Figure 3 A noise-modulated pulse with 40 MHz AWGN and a CF of 10 dB.
Modulation with AWGN
New research shows that inserting AWGN into a short, fast-rise-time HPM pulse significantly increases effectiveness in stressing and damaging electronic circuits. AWGN adds random amplitude spikes on top of the pulse envelope, see Figure 3. The resulting noise-modulated waveform has a much higher CF or peak-to-average power ratio, defined as the ratio of a signal’s peak power to its average power. High CF waveforms contain instantaneous peaks that rise far above average power levels, which increases the pulse’s ability to push sensitive components beyond operational limits. Furthermore, dynamic AWGN waveforms can resemble the behavior of complex modulation schemes. Targeted receivers can struggle to detect and process these signals, increasing susceptibility to jamming.

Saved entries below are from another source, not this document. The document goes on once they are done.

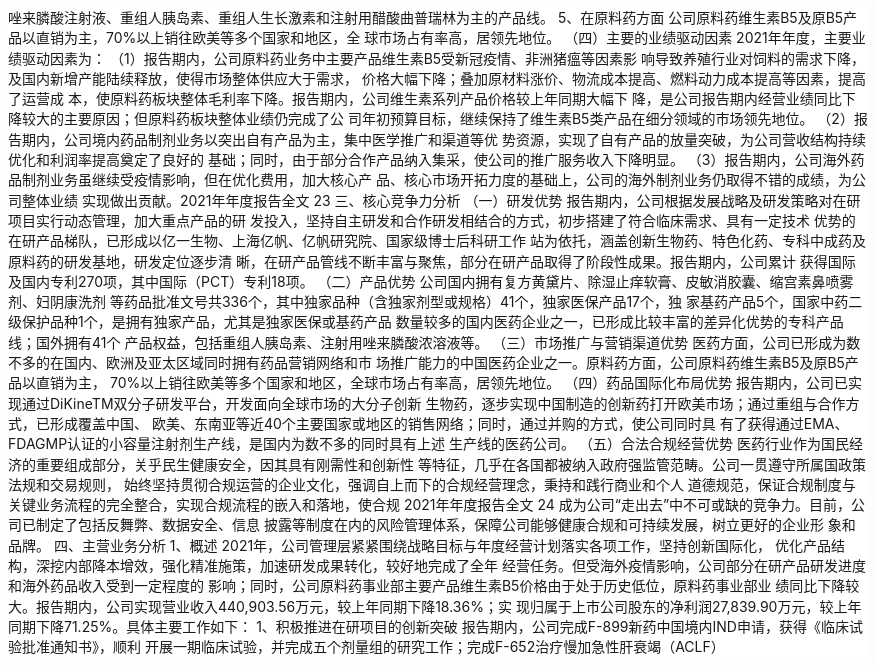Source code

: 唑来膦酸注射液、重组人胰岛素、重组人生长激素和注射用醋酸曲普瑞林为主的产品线。
5、在原料药方面
公司原料药维生素B5及原B5产品以直销为主，70%以上销往欧美等多个国家和地区，全
球市场占有率高，居领先地位。
（四）主要的业绩驱动因素
2021年年度，主要业绩驱动因素为：
（1）报告期内，公司原料药业务中主要产品维生素B5受新冠疫情、非洲猪瘟等因素影
响导致养殖行业对饲料的需求下降，及国内新增产能陆续释放，使得市场整体供应大于需求，
价格大幅下降；叠加原材料涨价、物流成本提高、燃料动力成本提高等因素，提高了运营成
本，使原料药板块整体毛利率下降。报告期内，公司维生素系列产品价格较上年同期大幅下
降，是公司报告期内经营业绩同比下降较大的主要原因；但原料药板块整体业绩仍完成了公
司年初预算目标，继续保持了维生素B5类产品在细分领域的市场领先地位。
（2）报告期内，公司境内药品制剂业务以突出自有产品为主，集中医学推广和渠道等优
势资源，实现了自有产品的放量突破，为公司营收结构持续优化和利润率提高奠定了良好的
基础；同时，由于部分合作产品纳入集采，使公司的推广服务收入下降明显。
（3）报告期内，公司海外药品制剂业务虽继续受疫情影响，但在优化费用，加大核心产
品、核心市场开拓力度的基础上，公司的海外制剂业务仍取得不错的成绩，为公司整体业绩
实现做出贡献。2021年年度报告全文
23
三、核心竞争力分析
（一）研发优势
报告期内，公司根据发展战略及研发策略对在研项目实行动态管理，加大重点产品的研
发投入，坚持自主研发和合作研发相结合的方式，初步搭建了符合临床需求、具有一定技术
优势的在研产品梯队，已形成以亿一生物、上海亿帆、亿帆研究院、国家级博士后科研工作
站为依托，涵盖创新生物药、特色化药、专科中成药及原料药的研发基地，研发定位逐步清
晰，在研产品管线不断丰富与聚焦，部分在研产品取得了阶段性成果。报告期内，公司累计
获得国际及国内专利270项，其中国际（PCT）专利18项。
（二）产品优势
公司国内拥有复方黄黛片、除湿止痒软膏、皮敏消胶囊、缩宫素鼻喷雾剂、妇阴康洗剂
等药品批准文号共336个，其中独家品种（含独家剂型或规格）41个，独家医保产品17个，独
家基药产品5个，国家中药二级保护品种1个，是拥有独家产品，尤其是独家医保或基药产品
数量较多的国内医药企业之一，已形成比较丰富的差异化优势的专科产品线；国外拥有41个
产品权益，包括重组人胰岛素、注射用唑来膦酸浓溶液等。
（三）市场推广与营销渠道优势
医药方面，公司已形成为数不多的在国内、欧洲及亚太区域同时拥有药品营销网络和市
场推广能力的中国医药企业之一。原料药方面，公司原料药维生素B5及原B5产品以直销为主，
70%以上销往欧美等多个国家和地区，全球市场占有率高，居领先地位。
（四）药品国际化布局优势
报告期内，公司已实现通过DiKineTM双分子研发平台，开发面向全球市场的大分子创新
生物药，逐步实现中国制造的创新药打开欧美市场；通过重组与合作方式，已形成覆盖中国、
欧美、东南亚等近40个主要国家或地区的销售网络；同时，通过并购的方式，使公司同时具
有了获得通过EMA、FDAGMP认证的小容量注射剂生产线，是国内为数不多的同时具有上述
生产线的医药公司。
（五）合法合规经营优势
医药行业作为国民经济的重要组成部分，关乎民生健康安全，因其具有刚需性和创新性
等特征，几乎在各国都被纳入政府强监管范畴。公司一贯遵守所属国政策法规和交易规则，
始终坚持贯彻合规运营的企业文化，强调自上而下的合规经营理念，秉持和践行商业和个人
道德规范，保证合规制度与关键业务流程的完全整合，实现合规流程的嵌入和落地，使合规
2021年年度报告全文
24
成为公司“走出去”中不可或缺的竞争力。目前，公司已制定了包括反舞弊、数据安全、信息
披露等制度在内的风险管理体系，保障公司能够健康合规和可持续发展，树立更好的企业形
象和品牌。
四、主营业务分析
1、概述
2021年，公司管理层紧紧围绕战略目标与年度经营计划落实各项工作，坚持创新国际化，
优化产品结构，深挖内部降本增效，强化精准施策，加速研发成果转化，较好地完成了全年
经营任务。但受海外疫情影响，公司部分在研产品研发进度和海外药品收入受到一定程度的
影响；同时，公司原料药事业部主要产品维生素B5价格由于处于历史低位，原料药事业部业
绩同比下降较大。报告期内，公司实现营业收入440,903.56万元，较上年同期下降18.36%；实
现归属于上市公司股东的净利润27,839.90万元，较上年同期下降71.25%。具体主要工作如下：
1、积极推进在研项目的创新突破
报告期内，公司完成F-899新药中国境内IND申请，获得《临床试验批准通知书》，顺利
开展一期临床试验，并完成五个剂量组的研究工作；完成F-652治疗慢加急性肝衰竭（ACLF）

Noise modules and benchtop noise sources provide precise control over noise levels and bandwidths to create the exact noise output and CF required for this emerging area of HPM research.
Driver-level Signal Amplification
The next stage in the transmit chain is signal amplification. For most HPM research and lab testing, output levels range from approximately 20 to 200 W. While these power levels are lower than operational weapons, they can generate equivalent electric-field strengths at controlled distances. Driver-level amplification, therefore, is both a safe and effective means to evaluate circuit susceptibility and analyze waveform behavior without requiring full-scale power output. These driver amplifiers can also be used in a multi-stage amplification architecture, delivering properly shaped waveforms to higher-power amplifiers later in the chain.
During testing, amplifiers must be able to accurately reproduce the characteristics of an HPM pulse. This includes supporting:
- Fast rise times (e.g., sub-10 ns) to preserve sharp leading pulse edges. If edges are distorted, the pulse delivers less impact.
- Narrow pulse widths (e.g., about 10 ns) that concentrate energy into short intervals, producing high peak power.
- High CF waveforms, which often exceed 10 dB. The amplifier must pass these instantaneous peaks without clipping or entering compression; otherwise, the waveform’s profile changes and reduces the intended effect on the device under test (DUT).
Amplified signals will be representative of the original HPM pulse with the use of high performance amplifiers. Wide frequency coverage ensures fast rise times and short pulse widths are faithfully replicated, while high linearity prevents the clipping of the highest power peaks, which is especially important for AWGN modulation.